Among the doctor-patient relationship variables (such as length of professional relationship, number of recent contacts, time since last examination), the interval since last examination was important: overpessimistic predictions were associated with the most recent examinations (7.5 days), overoptimistic predictions with the next most recent examinations (13.8 days), and the correct predictions with the longest interval since physical examination (19.5 days); P<0.05.

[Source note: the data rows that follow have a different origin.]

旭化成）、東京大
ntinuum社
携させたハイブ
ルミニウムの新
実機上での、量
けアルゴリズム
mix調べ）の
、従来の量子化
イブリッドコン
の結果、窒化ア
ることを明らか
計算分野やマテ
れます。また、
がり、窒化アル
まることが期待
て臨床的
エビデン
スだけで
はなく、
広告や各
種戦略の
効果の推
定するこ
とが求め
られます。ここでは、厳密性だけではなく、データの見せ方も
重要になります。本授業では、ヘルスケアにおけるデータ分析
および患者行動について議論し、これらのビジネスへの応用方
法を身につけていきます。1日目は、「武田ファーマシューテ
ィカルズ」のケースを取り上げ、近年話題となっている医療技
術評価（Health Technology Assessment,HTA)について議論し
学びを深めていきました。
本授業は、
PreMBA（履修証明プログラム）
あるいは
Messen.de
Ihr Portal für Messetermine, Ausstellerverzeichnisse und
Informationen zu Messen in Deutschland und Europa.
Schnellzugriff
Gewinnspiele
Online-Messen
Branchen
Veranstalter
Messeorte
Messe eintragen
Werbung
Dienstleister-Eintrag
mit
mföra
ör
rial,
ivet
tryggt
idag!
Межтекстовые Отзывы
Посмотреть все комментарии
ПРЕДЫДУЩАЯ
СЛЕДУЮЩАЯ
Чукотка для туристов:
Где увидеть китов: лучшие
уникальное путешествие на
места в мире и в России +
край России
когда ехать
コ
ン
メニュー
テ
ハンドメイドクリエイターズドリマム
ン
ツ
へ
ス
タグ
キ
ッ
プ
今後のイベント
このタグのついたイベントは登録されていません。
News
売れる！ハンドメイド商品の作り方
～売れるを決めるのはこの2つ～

The trichotomous prognosis variable was regressed on patients' age, sex, race, diagnosis, duration of disease, and performance status and on doctors' experience, sex, optimism, board certification, specialty, related practical experience, duration of relationship, number of contacts, and interval since last examination (full results available on the BMJ's website). The model showed that doctors' prognostic accuracy was independent of most patient and doctor attributes. However, after other attributes were adjusted for, male patients were 58% less likely to have overpessimistic than correct predictions (odds ratio 0.42; 95% confidence interval 0.18 to 0.99). Doctors in the upper quartile of practice experience were 63% less likely to make optimistic rather than correct predictions (0.37; 0.19 to 0.74) and 78% less likely to make pessimistic rather than correct predictions (0.22; 0.08 to 0.61). Doctors with medical subspecialty training (excluding oncologists) were 3.26 times more likely than geriatricians and general internists to make pessimistic rather than correct predictions (3.26; 1.01 to 10.7). As the duration of the doctor-patient relationship increased, so too did the doctor's odds of making an erroneous prediction—for example, each one year longer that the doctor had known the patient resulted in a 12% increase in the odds of an overpessimistic prediction (1.12; 1.02 to 1.22). Also, as the interval since last physical examination increased, the odds of a doctor making a pessimistic rather than a correct prediction decreased; each day longer resulted in a 3% decrease in the odds (0.97; 0.94 to 0.99).